The new random number **X** depends on the prior value: you can see this because **X** is on the left side of the equation and the right side of the equation. Make up some values for **a**, **b**, and **c**, and generate some random numbers on paper using a calculator. You’ll need a starting random number of **X**: pick any number you like! This is called a **seed** value, and it determines all the random numbers that this function will generate.

### Random Number Generation using the Micro:bit

We will use the Micro:bit to implement this formula and generate random numbers. To do this, we will need an **on start** block and an **on button A pressed** block on Makecode.

For beginners, it is a good idea to provide the **on start** block as starter code using Makecode Classroom.

#### On Start

Within the **on start** block, let’s set up the variables from the formula.
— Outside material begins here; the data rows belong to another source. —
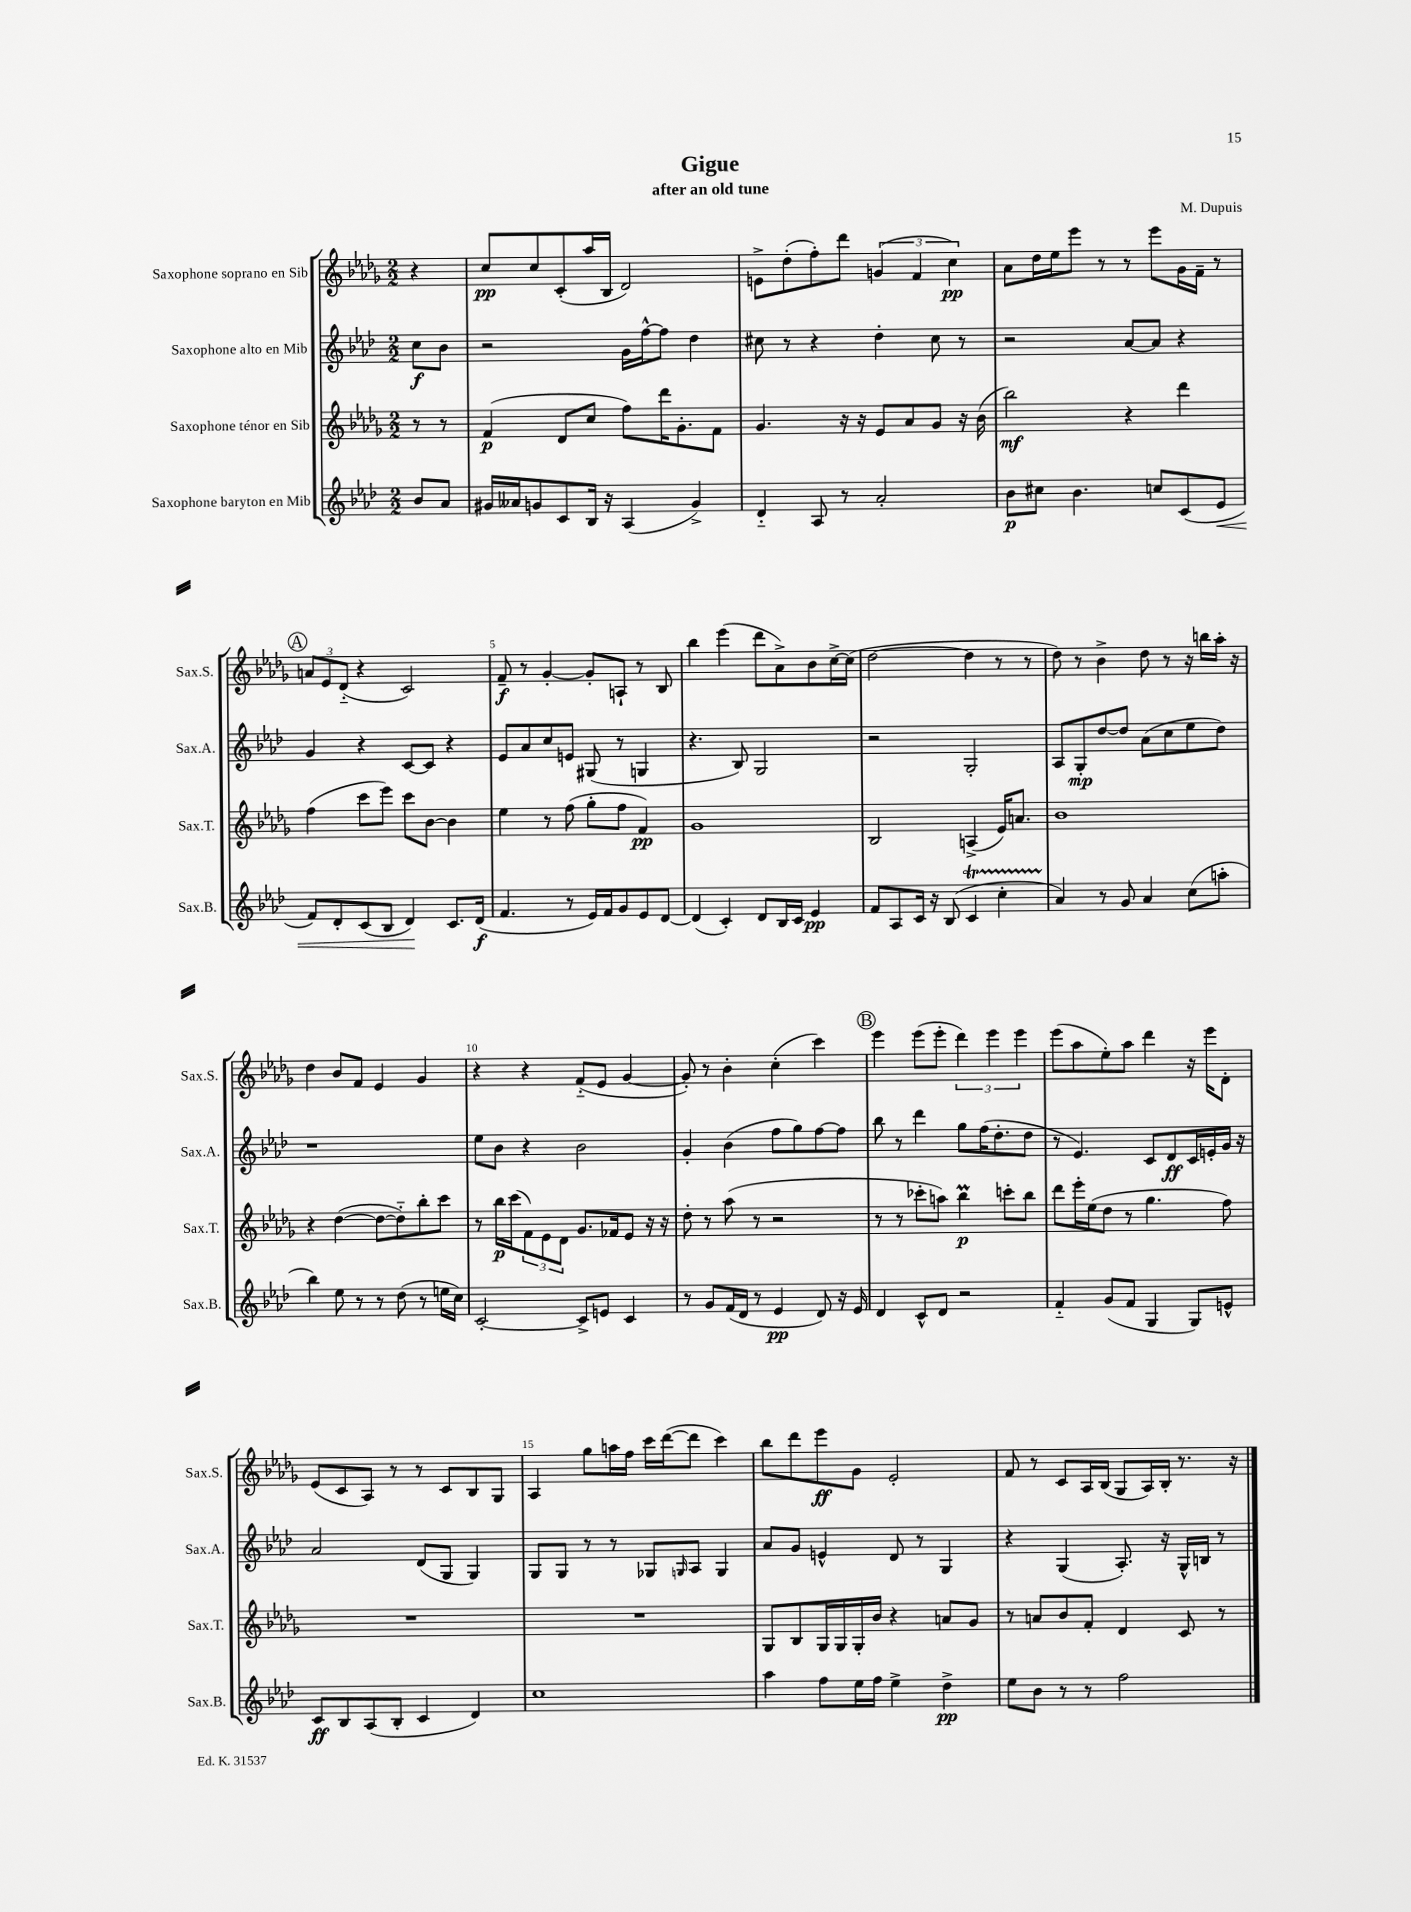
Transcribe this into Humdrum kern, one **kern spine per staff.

**kern	**kern	**kern	**kern
*staff4	*staff3	*staff2	*staff1
*clefG2	*clefG2	*clefG2	*clefG2
*k[b-e-a-d-]	*k[b-e-a-d-g-]	*k[b-e-a-d-]	*k[b-e-a-d-g-]
*M2/2	*M2/2	*M2/2	*M2/2
8b-	8r	8cc	4r
8a-	8r	8b-	.
=	=	=	=
16g#	(4f	2r	8cc
16a--	.	.	.
8g	.	.	8cc
8c	8d-	.	(8c'
16B-	8cc	.	16aa-
16r	.	.	16B-
(4A-	8ff)	16g	2d-)
.	.	[16ff^^	.
.	16ddd-	8ff]	.
.	8.g-'	.	.
4g^)	.	4dd-	.
.	8f	.	.
=	=	=	=
4d-'~	4.g-	8cc#	8e^
.	.	8r	(8dd-'
8A-	.	4r	8ff')
8r	16r	.	8ddd-
.	16r	.	.
2a-'	8e-	4dd-'	(6g
.	8a-	.	.
.	.	.	6f
.	8g-	8cc#	.
.	.	.	6cc)
.	16r	8r	.
.	(16b-	.	.
=	=	=	=
8b-	2bb-)	2r	8a-
8cc#	.	.	16dd-
.	.	.	16ee-
4.b-	.	.	8eee-
.	.	.	8r
.	4r	[8a-	8r
8cc	.	8a-]	8eee-
(8c	4ddd-	4r	16g-
.	.	.	16f~
8e-	.	.	8r
=	=	=	=
8f)	(4ff	4g	12a
.	.	.	12e-
8d-'	.	.	.
.	.	.	(12d-'~
(8c	8ccc	4r	4r
8B-	8eee-)	.	.
4d-)	8ccc	[8c	2c)
.	[8b-	8c]	.
8.c	4b-]	4r	.
(16d-	.	.	.
=	=	=	=
4.f	4ee-	8e-	8f~
.	.	8a-	8r
.	8r	8cc	[4g-'
8r	(8ff	8e	.
16e-)	8gg-'	(8G#	8g-']
16f	.	.	.
8g	8ff	8r	8A`
8e-	4f)	4G	8r
[8d-	.	.	8B-
=	=	=	=
(4d-]	1g-	4.r	4bb-
4c')	.	.	(4eee-
.	.	8B-)	.
8d-	.	2G	8ddd-
16B-	.	.	8a-^)
16c	.	.	.
4e-	.	.	8b-
.	.	.	[16cc^
.	.	.	(16cc]
=	=	=	=
8f	2B-	2r	[2dd-
8A-	.	.	.
16c	.	.	.
16r	.	.	.
(8B-	.	.	.
4c	(4A^	2G'	4dd-]
4cc'	16e-)	.	8r
.	8.a	.	.
.	.	.	8r
=	=	=	=
4a-)	1b-	8A-	8dd-)
.	.	8G'	8r
8r	.	[8dd-	4b-^
8g	.	8dd-]	.
4a-	.	(8a-	8dd-
.	.	8cc	8r
(8cc	.	8ee-	16r
.	.	.	16bb
8aa'	.	8dd-)	16aa-'
.	.	.	16r
=	=	=	=
4bb-)	4r	1r	4dd-
8ee-	([4dd-	.	8b-
8r	.	.	8f
8r	8dd-_	.	4e-
(8dd-	8dd-'~])	.	.
8r	8bb-'	.	4g-
16ee	8ccc	.	.
16cc)	.	.	.
=	=	=	=
[2c'	8r	8ee-	4r
.	16bb-	8b-	.
.	(16ccc	.	.
.	12f)	4r	4r
.	12e-	.	.
.	12d-	.	.
8c^]	8.g-	2b-	(8f'~
8e	.	.	8e-
.	16f-	.	.
4c	8e-	.	[4g-
.	16r	.	.
.	16r	.	.
=	=	=	=
8r	8dd-'	4g'	8g-'])
8g	8r	.	8r
(16f	(8aa-	(4b-	4b-'
16d-	.	.	.
8r	8r	.	.
4e-	2r	8ff	(4cc'
.	.	8gg)	.
8d-)	.	[8ff	4ccc)
16r	.	8ff]	.
16e-	.	.	.
=	=	=	=
4d-	8r	8bb-	4eee-
.	8r	8r	.
8c^^	8ccc-'	4ddd-	(8eee-
8d-	8aa)	.	8eee-'
2r	4bb-	8gg	6ddd-)
.	.	(16ff	.
.	.	.	6eee-
.	.	8.dd-'	.
.	8ccc'	.	.
.	.	.	6eee-
.	8bb-	8dd-	.
=	=	=	=
4f'~	8ddd-	8r	(8eee-
.	16eee-'	4.e-)	8aa-
.	(16ee-	.	.
(8g	8dd-	.	8ee-')
8f	8r	.	8aa-
4G	4.gg-	8c	4ddd-
.	.	8d-	.
8G)	.	16c	16r
.	.	16e'	16eee-
8e^^	8ff)	16g	8d-'
.	.	16r	.
=	=	=	=
8c	1r	2a-	(8e-
8B-	.	.	8c
(8A-	.	.	8A-)
8B-'	.	.	8r
4c	.	(8d-	8r
.	.	8G	8c
4d-)	.	4G)	8B-
.	.	.	8G-
=	=	=	=
1cc	1r	8G	4A-
.	.	8G	.
.	.	8r	8gg-
.	.	8r	16aa
.	.	.	16ff
.	.	8G-	16ccc
.	.	.	([16ddd-
.	.	16qqG	.
.	.	8A-	8ddd-]
.	.	4G	4ccc)
=	=	=	=
4aa-	8G-	8a-	8bb-
.	8B-	8g	8ddd-
8ff	16G-	4e^^	8eee-
.	16G-	.	.
16ee-	16G-'	.	8g-
16ff	16b-	.	.
4ee-^	4r	8d-	2e-'
.	.	8r	.
4dd-^	8a	4G	.
.	8g-	.	.
=	=	=	=
8ee-	8r	4r	8f
8b-	8a	.	8r
8r	8b-	(4G	8c
8r	8f'	.	16A-
.	.	.	(16B-
2ff	4d-	8.A-')	8G-
.	.	.	16A-)
.	.	16r	16B-'
.	8c	16G^^	8.r
.	.	16B	.
.	8r	8r	.
.	.	.	16r
==	==	==	==
*-	*-	*-	*-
There were 4 of them: a **modulus**, a **multiplier**, an **adder**, and a **X** random number (which I will call **current_random** since I prefer descriptive variable names!). Set these to any values you like. I set them as follows, but the numbers themselves are completely made up:

```
current_random = 371
modulus = 5891
multiplier = 1763
adder = 2565
```

Now we’re ready to use these variables in our formula to start generating random numbers. Let’s add one more item to **on start** to actually see the number. Add a **show number** step that displays the **current_random** variable.

#### On Button Pressed

When the **A** button is pressed, we’ll run the formula to generate a new random number. There are a few ways to do this, but generally, we’ll need to multiply **current_random** by the **multiplier**, then add that to **adder**, and, finally, comptue the remainder after dividing by **modulus**. The **modulus** keeps the values from getting too big, since we are always adding and multiplying to make the value bigger. The **modulus** keeps our random numbers between 0 and the value of **modulus**.
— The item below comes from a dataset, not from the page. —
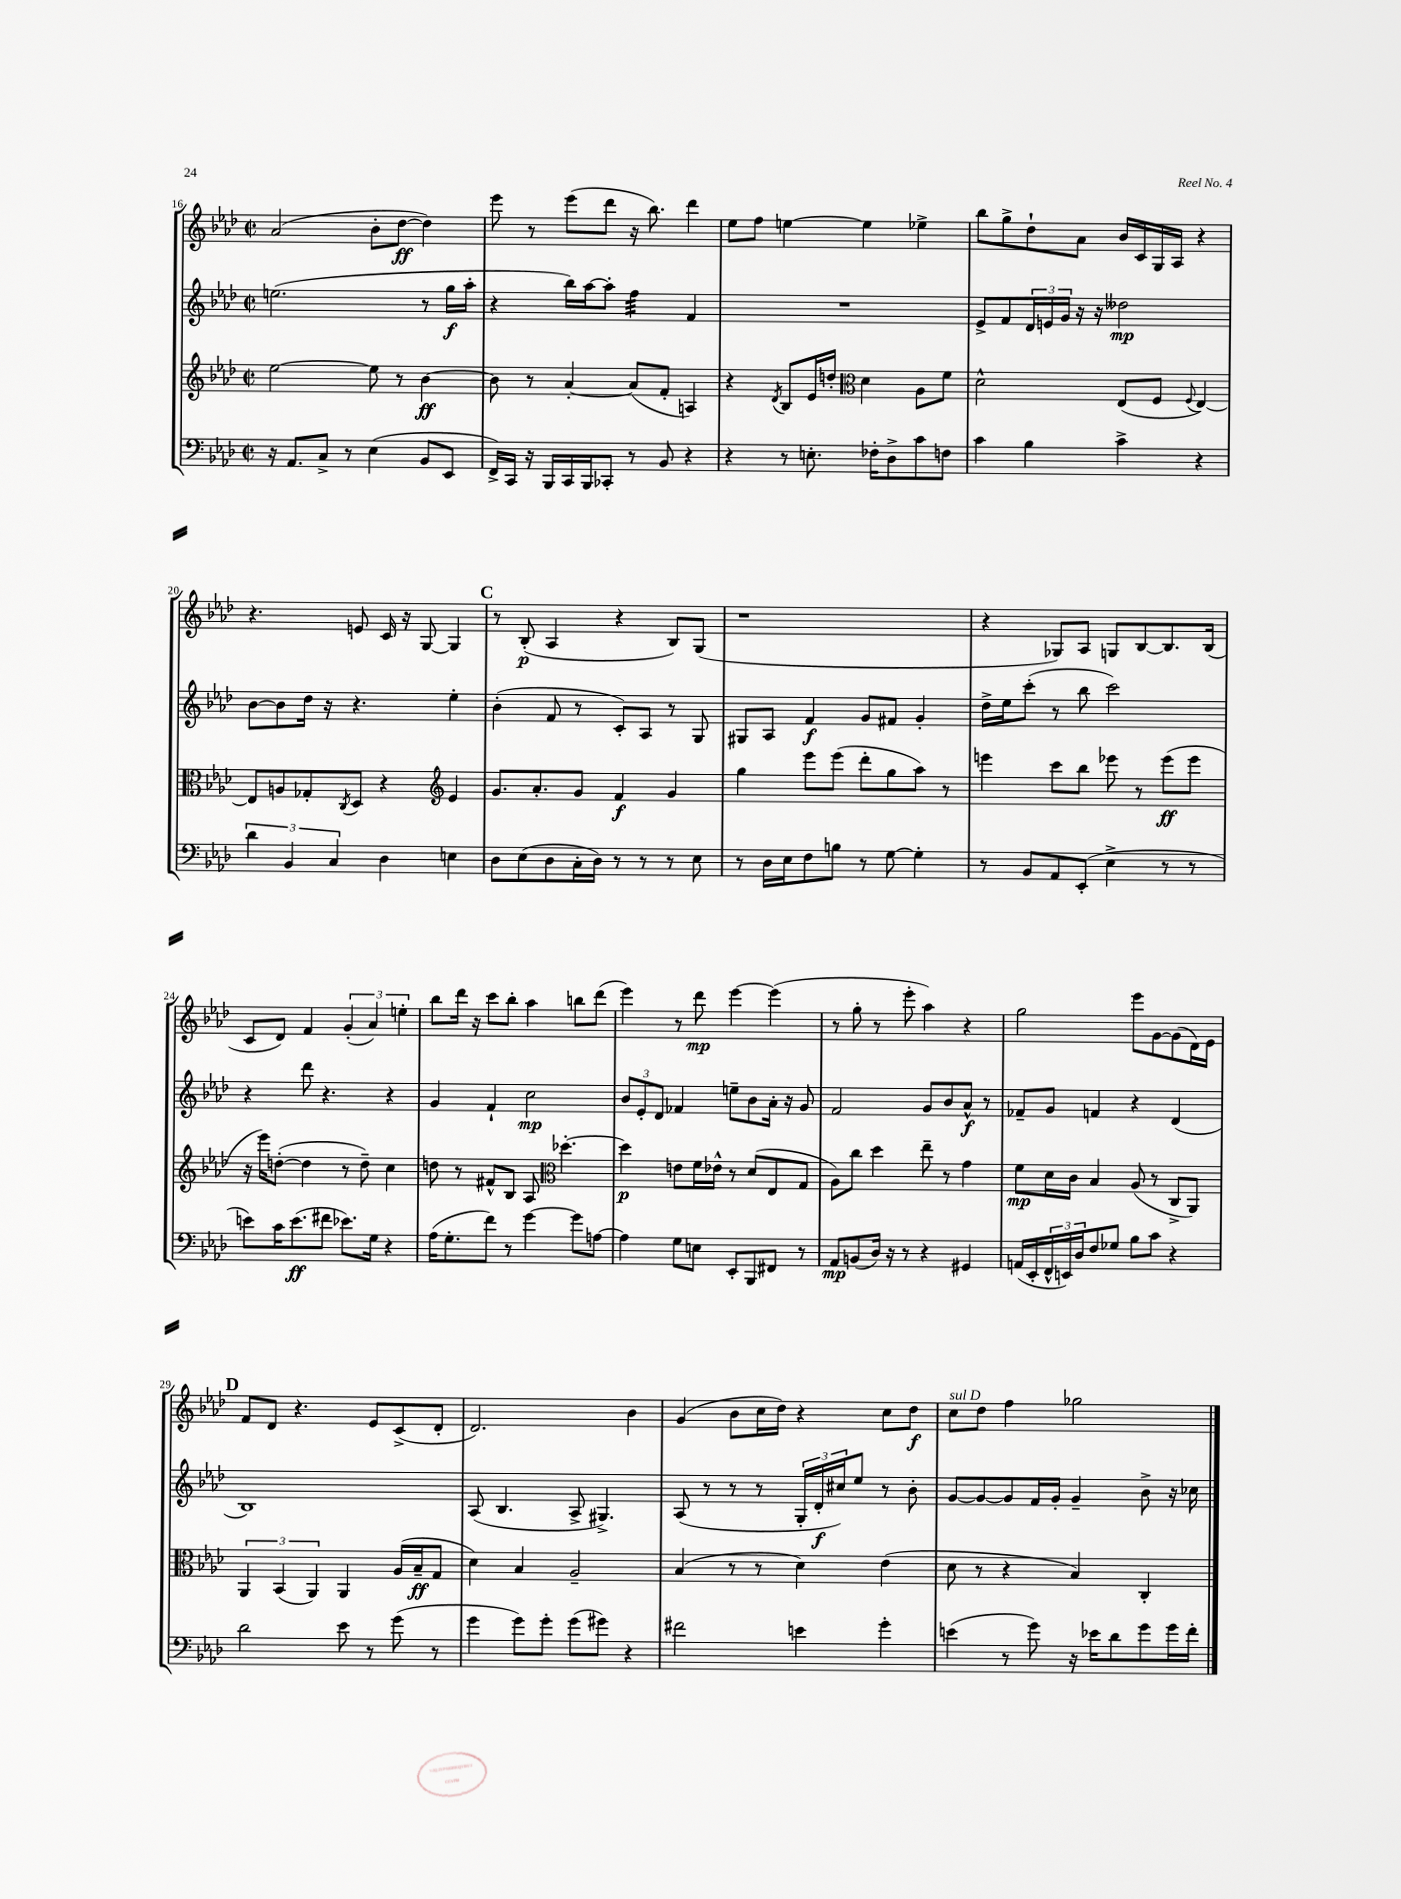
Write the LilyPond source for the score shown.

Of course, you’ll want to see the value on the LED output, so add that **show number** step that you saw before.

#### Optional: Random Numbers from 0 to 9

It’s easier to see single digit numbers on the Microbit, but single digit values are hard to use to generate random values using this formula. Rather than change the random number itself, we’ll just show the last digit of the random number on the display. Change both of the **show number** steps to show the remainder after dividing **current_random** by **10**. I created one extra variable called **max_value** to store this value **10**, so that I could change it easily later (and to help me remember what it was for!).

### Finished Product

Here’s my finished product, available at https://www.billmongan.com/random-number-generator/:

### Extension: Playing with the Seed Values

How uniform were your random numbers? Hit the **A** button a few times to generate some pseudo-random numbers, and count how many of each number you see. How uniform are they?

Try changing the **modulus**, **multiplier**, and **adder**, values to ones that are more uniform, or ones that are less uniform. What do you notice about them? For example, advanced students might try larger numbers to obtain more uniformity, while others might choose odd or prime numbers.